9th Iberian Conference on Information Systems and Technologies (CISTI), Barcelona, İspanya, 18 - 21 Haziran 2014 identifier identifier

  • Yayın Türü: Bildiri / Tam Metin Bildiri
  • Cilt numarası:
  • Doi Numarası: 10.1109/cisti.2014.6877092
  • Basıldığı Şehir: Barcelona
  • Basıldığı Ülke: İspanya
  • Eskişehir Osmangazi Üniversitesi Adresli: Evet

Özet

In this study, the effect of dimension for a feature vector on the classification of Turkish e-mails as spam or legitimate is investigated.
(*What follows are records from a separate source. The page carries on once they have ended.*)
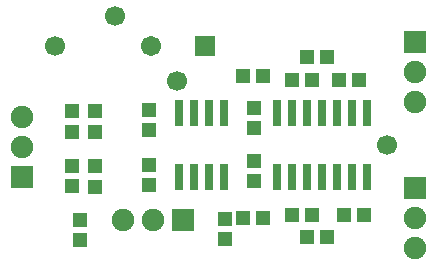
<source format=gbr>
G04 DipTrace Beta 2.3.5.2*
%INTopMask.gbr*%
%MOIN*%
%ADD16R,0.0669X0.0669*%
%ADD17C,0.0669*%
%ADD31R,0.0316X0.0867*%
%ADD33R,0.0513X0.0474*%
%ADD35C,0.0671*%
%ADD38C,0.0749*%
%ADD39R,0.0749X0.0749*%
%ADD40R,0.0474X0.0513*%
%FSLAX44Y44*%
G04*
G70*
G90*
G75*
G01*
%LNTopMask*%
%LPD*%
D40*
X7252Y6253D3*
Y5584D3*
X12087Y5638D3*
Y6308D3*
X7752Y7378D3*
Y8048D3*
Y9879D3*
Y9209D3*
D39*
X5315Y7690D3*
D38*
Y8690D3*
Y9690D3*
D39*
X18440Y7315D3*
D38*
Y6315D3*
Y5315D3*
D39*
Y12190D3*
D38*
Y11190D3*
Y10190D3*
D39*
X10690Y6253D3*
D38*
X9690D3*
X8690D3*
D17*
X10502Y10879D3*
D35*
X9627Y12066D3*
D17*
X17503Y8754D3*
D33*
X12690Y6315D3*
X13359D3*
X14315Y6440D3*
X14984D3*
X14815Y5690D3*
X15484D3*
X16065Y6440D3*
X16734D3*
X12690Y11065D3*
X13359D3*
X14315Y10940D3*
X14984D3*
X14815Y11690D3*
X15484D3*
X16565Y10940D3*
X15896D3*
D40*
X13065Y7565D3*
Y8234D3*
Y9315D3*
Y9984D3*
X7002Y8066D3*
Y7397D3*
X9565Y7440D3*
Y8109D3*
Y9940D3*
Y9271D3*
X7002Y9879D3*
Y9209D3*
D31*
X13815Y7690D3*
X14315D3*
X14815D3*
X15315D3*
X15815D3*
X16315D3*
X16815D3*
Y9816D3*
X16315D3*
X15815D3*
X15315D3*
X14815D3*
X14315D3*
X13815D3*
X10565Y7690D3*
X11065D3*
X11565D3*
X12065D3*
Y9816D3*
X11565D3*
X11065D3*
X10565D3*
D16*
X11440Y12065D3*
D17*
X8440Y13065D3*
X6440Y12065D3*
M02*

</source>
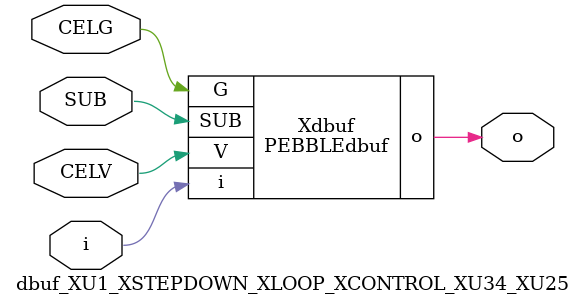
<source format=v>



module PEBBLEdbuf ( o, G, SUB, V, i );

  input V;
  input i;
  input G;
  output o;
  input SUB;
endmodule

//Celera Confidential Do Not Copy dbuf_XU1_XSTEPDOWN_XLOOP_XCONTROL_XU34_XU25
//Celera Confidential Symbol Generator
//Digital Buffer
module dbuf_XU1_XSTEPDOWN_XLOOP_XCONTROL_XU34_XU25 (CELV,CELG,i,o,SUB);
input CELV;
input CELG;
input i;
input SUB;
output o;

//Celera Confidential Do Not Copy dbuf
PEBBLEdbuf Xdbuf(
.V (CELV),
.i (i),
.o (o),
.SUB (SUB),
.G (CELG)
);
//,diesize,PEBBLEdbuf

//Celera Confidential Do Not Copy Module End
//Celera Schematic Generator
endmodule

</source>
Although hundreds of experimental studies are achieved especially for English, which is a non-agglutinative language, the number of efforts for Turkish, which is one of the most popular agglutinative languages in the world, is counted something on the fingers of one hand. Therefore, a solution is sought for Turkish spam e-mail problem taking the special characteristics of Turkish e-mails into consideration. The developed spam filtering framework has four components named as morphological decomposition, feature selection, training, and test phases. A fixed-prefix stemming approach is used to extract the features of an e-mail and then the Mutual Information (MI) method is carried out as the feature selection method. The Decision Tree (DT) and Artificial Neural Network (ANN) classifiers are employed and the recognition accuracies obtained from these methods are considerably satisfactory. The highest accuracy rates are 91.08% for ANN and 87.67% for DT methods when the dimensions of feature vectors are selected as 150x5) and (75x5), respectively.